Mr Herbert Daybell has allowed us to print the following discussion and extracts of a document he came across in his archives “while looking for something else”.
The congregation and Friends of St Mary’s will be well aware of the refurbishment of the west end of the nave that took place recently, and that work required the removal of the rear rows of pews. A variety of opinions was expressed about this at the time. This report shows us that similar discussions have been held in the past, when the decision was taken to alter the accustomed appearance of the church.
Not for the first time Bottesford’s church pews are in our minds. And donations to fund the cost of flooring slabs have been collected. Back in 1846 there was a parallel situation for the then villagers, with a document recorded the following:
“It is the earnest desire of the rector and several inhabitants, to have the church put into a proper state of repair, so as to enable the congregation to attend public worship with decency and comfort, whish at present they cannot do”.

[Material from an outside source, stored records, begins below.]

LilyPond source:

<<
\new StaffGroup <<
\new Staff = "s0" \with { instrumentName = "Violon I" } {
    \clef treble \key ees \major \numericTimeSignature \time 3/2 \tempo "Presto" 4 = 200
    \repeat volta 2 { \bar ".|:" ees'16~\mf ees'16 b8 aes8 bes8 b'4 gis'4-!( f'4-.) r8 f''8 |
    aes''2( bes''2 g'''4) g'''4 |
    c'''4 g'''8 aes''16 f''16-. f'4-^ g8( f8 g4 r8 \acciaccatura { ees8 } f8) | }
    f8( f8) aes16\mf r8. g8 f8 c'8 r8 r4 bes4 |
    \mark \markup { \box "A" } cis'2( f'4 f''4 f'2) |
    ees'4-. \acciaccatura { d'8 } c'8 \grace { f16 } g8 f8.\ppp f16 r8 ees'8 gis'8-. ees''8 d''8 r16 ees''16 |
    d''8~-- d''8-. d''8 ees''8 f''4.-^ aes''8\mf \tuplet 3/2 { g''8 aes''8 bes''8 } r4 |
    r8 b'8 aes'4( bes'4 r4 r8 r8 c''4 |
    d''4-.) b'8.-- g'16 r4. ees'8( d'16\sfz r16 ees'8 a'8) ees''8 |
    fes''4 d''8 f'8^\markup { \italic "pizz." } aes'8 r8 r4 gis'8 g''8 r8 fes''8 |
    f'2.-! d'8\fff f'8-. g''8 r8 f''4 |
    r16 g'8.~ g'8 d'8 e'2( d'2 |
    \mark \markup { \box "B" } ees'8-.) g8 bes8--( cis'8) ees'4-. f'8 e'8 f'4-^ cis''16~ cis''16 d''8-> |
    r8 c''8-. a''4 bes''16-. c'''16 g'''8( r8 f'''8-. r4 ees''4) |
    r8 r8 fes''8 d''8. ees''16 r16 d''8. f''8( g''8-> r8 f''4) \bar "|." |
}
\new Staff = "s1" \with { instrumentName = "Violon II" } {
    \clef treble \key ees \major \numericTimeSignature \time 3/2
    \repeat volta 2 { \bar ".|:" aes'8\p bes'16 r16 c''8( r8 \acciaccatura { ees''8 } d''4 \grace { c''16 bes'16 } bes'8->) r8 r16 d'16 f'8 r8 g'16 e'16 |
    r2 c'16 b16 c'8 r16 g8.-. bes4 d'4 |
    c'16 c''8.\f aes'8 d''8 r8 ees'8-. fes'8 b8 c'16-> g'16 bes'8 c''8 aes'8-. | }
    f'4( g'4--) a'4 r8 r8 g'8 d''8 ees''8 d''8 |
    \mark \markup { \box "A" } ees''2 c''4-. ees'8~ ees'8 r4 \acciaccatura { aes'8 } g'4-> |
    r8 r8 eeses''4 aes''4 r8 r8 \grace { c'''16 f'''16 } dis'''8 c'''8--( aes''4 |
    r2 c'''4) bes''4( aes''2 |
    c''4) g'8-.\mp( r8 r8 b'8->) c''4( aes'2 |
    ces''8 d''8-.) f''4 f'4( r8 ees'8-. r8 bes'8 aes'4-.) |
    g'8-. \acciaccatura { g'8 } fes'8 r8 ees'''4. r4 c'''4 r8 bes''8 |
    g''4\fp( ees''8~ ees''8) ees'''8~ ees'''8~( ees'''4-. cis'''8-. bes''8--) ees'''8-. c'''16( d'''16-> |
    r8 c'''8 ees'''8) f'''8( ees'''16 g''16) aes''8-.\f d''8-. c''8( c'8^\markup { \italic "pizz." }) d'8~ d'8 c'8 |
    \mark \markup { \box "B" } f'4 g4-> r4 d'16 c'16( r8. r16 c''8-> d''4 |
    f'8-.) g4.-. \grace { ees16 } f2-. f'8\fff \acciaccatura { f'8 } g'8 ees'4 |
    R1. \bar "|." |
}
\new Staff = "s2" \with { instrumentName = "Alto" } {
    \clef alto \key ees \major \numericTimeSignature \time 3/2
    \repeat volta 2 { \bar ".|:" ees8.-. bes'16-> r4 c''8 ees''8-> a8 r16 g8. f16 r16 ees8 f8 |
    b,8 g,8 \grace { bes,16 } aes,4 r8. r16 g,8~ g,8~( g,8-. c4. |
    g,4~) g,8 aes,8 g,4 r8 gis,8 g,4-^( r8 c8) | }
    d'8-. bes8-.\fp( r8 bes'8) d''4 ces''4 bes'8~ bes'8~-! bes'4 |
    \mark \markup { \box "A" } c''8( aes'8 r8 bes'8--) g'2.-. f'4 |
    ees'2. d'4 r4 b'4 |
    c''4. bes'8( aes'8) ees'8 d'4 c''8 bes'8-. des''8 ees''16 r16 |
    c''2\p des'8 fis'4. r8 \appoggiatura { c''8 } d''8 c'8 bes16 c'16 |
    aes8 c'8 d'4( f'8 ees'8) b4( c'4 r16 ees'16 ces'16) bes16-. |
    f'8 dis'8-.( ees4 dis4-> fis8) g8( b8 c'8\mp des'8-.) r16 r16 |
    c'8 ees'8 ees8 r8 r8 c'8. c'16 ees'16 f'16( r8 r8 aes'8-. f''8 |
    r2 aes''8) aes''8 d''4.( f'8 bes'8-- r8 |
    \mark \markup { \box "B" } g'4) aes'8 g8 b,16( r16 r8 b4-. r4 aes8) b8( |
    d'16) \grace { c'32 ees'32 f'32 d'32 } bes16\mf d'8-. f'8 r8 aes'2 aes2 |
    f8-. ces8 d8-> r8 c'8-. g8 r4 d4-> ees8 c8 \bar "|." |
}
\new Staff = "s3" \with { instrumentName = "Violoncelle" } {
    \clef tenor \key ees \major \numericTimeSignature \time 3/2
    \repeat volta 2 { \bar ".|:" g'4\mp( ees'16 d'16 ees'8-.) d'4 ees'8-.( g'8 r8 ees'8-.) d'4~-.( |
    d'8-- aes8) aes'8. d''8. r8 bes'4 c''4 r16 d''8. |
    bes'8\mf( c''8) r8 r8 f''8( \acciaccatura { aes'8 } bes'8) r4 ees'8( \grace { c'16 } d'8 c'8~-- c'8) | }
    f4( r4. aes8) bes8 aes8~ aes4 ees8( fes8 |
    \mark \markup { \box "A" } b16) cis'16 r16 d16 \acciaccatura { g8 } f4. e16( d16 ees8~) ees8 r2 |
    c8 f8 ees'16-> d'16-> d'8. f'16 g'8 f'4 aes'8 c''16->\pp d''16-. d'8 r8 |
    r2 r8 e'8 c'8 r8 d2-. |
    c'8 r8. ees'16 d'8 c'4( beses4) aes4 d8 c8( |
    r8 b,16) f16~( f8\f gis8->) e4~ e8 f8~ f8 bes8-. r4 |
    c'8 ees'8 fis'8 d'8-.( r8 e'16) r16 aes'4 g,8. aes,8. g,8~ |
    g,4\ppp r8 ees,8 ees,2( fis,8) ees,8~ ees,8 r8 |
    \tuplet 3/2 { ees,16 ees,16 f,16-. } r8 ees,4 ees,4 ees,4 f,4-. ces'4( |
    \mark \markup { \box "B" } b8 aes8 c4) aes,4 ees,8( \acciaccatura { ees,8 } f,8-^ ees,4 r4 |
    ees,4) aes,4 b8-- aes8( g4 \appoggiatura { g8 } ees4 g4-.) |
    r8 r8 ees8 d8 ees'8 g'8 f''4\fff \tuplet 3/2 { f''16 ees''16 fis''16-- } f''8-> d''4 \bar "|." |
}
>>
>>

It goes on to say that the seats then in the church were installed about 1700. Using language of the day it says, “a few of the seats then put down have been perverted into most awkward square and oblong pews, which has tended to lessen the accommodation and to mar the appearance of the church”.
And as evidence of the church going attitudes of the time it says that “no increase in accommodation has been afforded, although the population has increased more than two thirds” since 1700, and this resulted in there being “no proper or decent room for the congregation.”
The seating arrangements in 1846 are listed as being 498 in total, less 120 places for Sunday School Children and 30 for what is described as the Singers Gallery.
“The seats at present in the church are many of them in a most decayed and dilapidated state – particularly all those in the aisles, transepts west of the nave and those belonging to the Men’s Hospital. The seats in the body of the nave are in somewhat better repair, though they are most uncomfortable and clumsily put together”.
This tale of woe continued with comments on the flooring which was “very uneven and much in need of repair”. The stonework of the windows of the clerestory was “wholly gone” and some of the others were “near falling”. Several of the pinnacles along the parapet of the nave were “only kept from falling and leaking through the roof by irons, which are nearly rusted to the core”.
Architects Messrs Sharpe and Paley of Lancaster were called in and, for that time the hefty sum needed to address these issues was assessed as costing £1225.
Things had clearly got to such a perilous state that something had to be done. So, at the Vestry Meeting on 6th November, 1846, it was decided to set about raising funds for the project.
They called for… “The assistance of friends of church extension is earnestly requested for the purpose of reseating with oak open pews and of putting into thorough repair the above named building, which for exquisite symmetry and beauty has been pronounced by persons of the best taste and judgement to be one of the finest specimens of its character and style in the kingdom”.
They also agreed that “a rate of 10 pence in the pound be granted towards defraying the expense of the proposed alterations and repairs….. And if more money was needed…. A further 5 pence also be granted… the amount to be borrowed by the churchwardens (Francis Orton and Francis Vincent) on security of the church rates”.
Subscriptions from individuals were also called for and the Duke kicked the fund off with £100, and the reverend Norman with £200. The committee’s appeal for funds was addressed to “the many pious admirers of such holy adornments of our land”. Subscriptions were to be made to Messrs Hardy and Co, Bankers of Grantham.